El rápido recorrido, parcial y por lo tanto incompleto no responde a la misteriosa naturaleza de la fusión entre música y poesía, entre el sonido sin significación atada a lo real y la palabra que, desde Adán, ha sido arte para designar, para nombrar. Es misterioso que una melodía repetida siempre la misma, para cada estrofa del poema, se acomode al cambio que cada estrofa proporciona. Una alquimia de difícil definición consustancia las dos variables, la de la palabra y la de la música.
En el orden popular a veces la música ha sido capaz borrar la palabra como significado pero conservándola como fonema: el tarareo de Louis Armstrong, el genial "scat" es precisamente eso, la sílaba liberada de la servidumbre del vocablo pero intacta como música de otro orden.
Por eso es digno de encomio el talento del que compone canciones que logran esa extraña concertación profunda del lenguaje gramatical y el lenguaje musical. En el orden popular es muy clara la superioridad de Rada en este sentido. El talento de juglar feliz ha acertado siempre en ese empeño, corrigiendo la tendencia general que hace de la canción popular uruguaya, muchas veces un recitado del texto con música de fondo divorciada.

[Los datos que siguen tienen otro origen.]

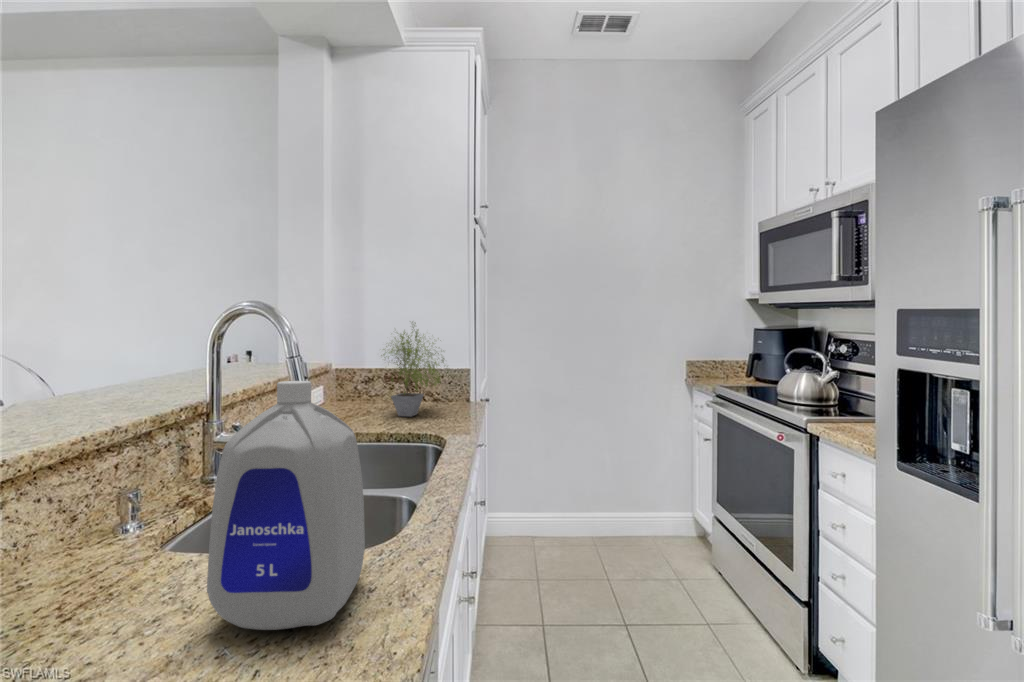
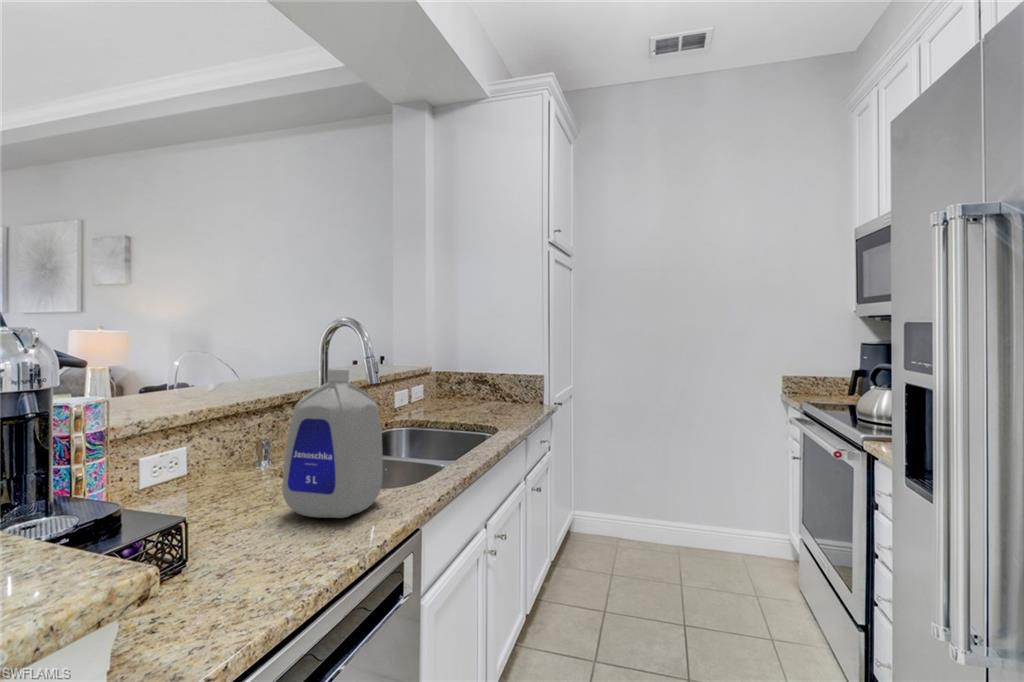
potted plant: present [383,323,448,417] -> none [458,333,520,412]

La poesía española, por la ausencia de un movimiento romántico que desarrollara la canción como sucedió en otras naciones de Europa, debió esperar a los cantautores que como Paco Ibáñez o Joan Manuel Serrat dieran a Manrique, Quevedo o Machado, el vestido melódico omitido.
El Tango se concertó con Silva Valdés y hasta el Viejo Pancho pudo, en la voz de Gardel, encontrar su camino musical. Pero queda todavía mucha poesía y muchos poetas que aguardan el milagro del encuentro que restaure la unidad original.